In response to a TR investigation, Dustin Daniels, Mayor Gillum’s Chief of Staff, told Jeff Burlew of the Tallahassee Democrat that the software purchased from a self described progressive/liberal vendor was needed by the Mayor’s Office to communicate with constituents.
“We use it for our communications with constituents for large events like the Longest Table or our community summit on children, which requires thousands of messages and interactions with specific lists of community members,” he said.
However, the City of Tallahassee and taxpayers invest approximately $1.5 million each year to employ approximately 14 people in the City’s Communications Department.

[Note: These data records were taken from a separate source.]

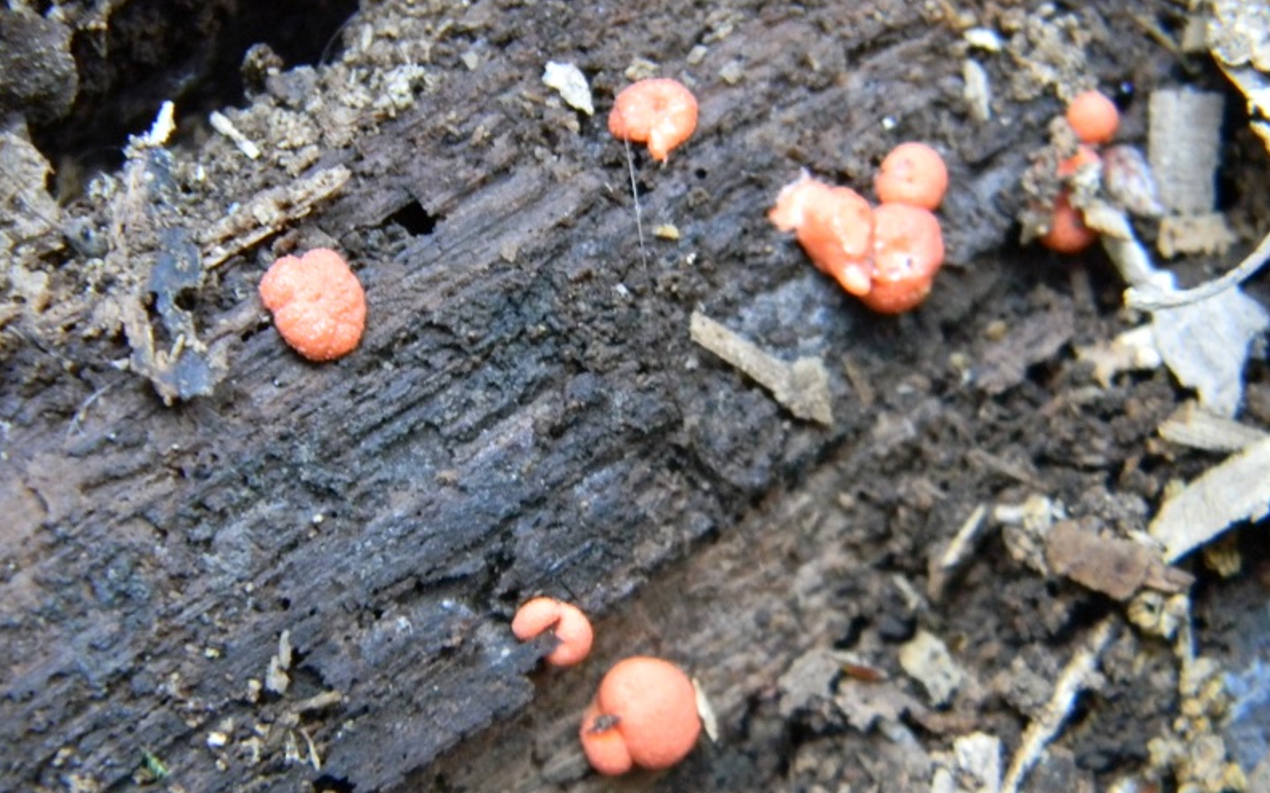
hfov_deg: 23.3
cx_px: 629
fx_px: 3080
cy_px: 425
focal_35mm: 89
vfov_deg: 14.7
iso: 400
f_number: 4.5
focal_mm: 15.1
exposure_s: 1/3.8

The listed goals of the Communications Department are:
- to inform citizens about city government and foster a desire for citizens to be involved with their city government,
- serve as the primary conduit of important information for citizens regarding city projects, and
- increase the departmental use of television to create citizen awareness, and utilizing highly creative communication techniques to attract attention to city projects among the vast array of issues competing for citizens’ attention.
Also, the City’s Communications Department has the following resources:
- an e-mail subscription service which has 19,199 subscribers with over 1.34 million emails sent via the subscription system from January to December 2014,
- 21 Facebook accounts with over 33,092 “fans” and
- 12 twitter accounts with 25,351 followers.
So with all of this communication infrastructure, why does the Mayor’s Office spend money on their own software?
With the Mayor’s Office refusing to answer probing questions, TR is left to investigate through public records requests and by interviewing campaign experts.
Sources told TR that Gillum could be using the NGP VAN software to build a database so that when the time is right, a simple push of a button would allow for campaign fundraising and volunteer activities to begin.
The founder of NGP VAN, Nathaniel Pearlman, explained the uses of the software this way:
Well, there’s a lot of very specialized things that campaigns do that aren’t part of a standard CRM package that you might use or blast email tool or something. Those include you have to file, if you run for a federal office, you have to file a Federal Election Commission report.That’s all the spending that you make in a campaign and all the money in a particular format. Like a tax return.
If you run in a state-level contest, you have to do that with state reports and city reports. They all have different formats. That’s quite different. There are also things like canvassing, going door-to-door, managing your relationship with people out in the field. It’s a broad range of very specialized tasks that all have to be centered together in one piece of technology.
TR will continue to investigate and will report when new information becomes available.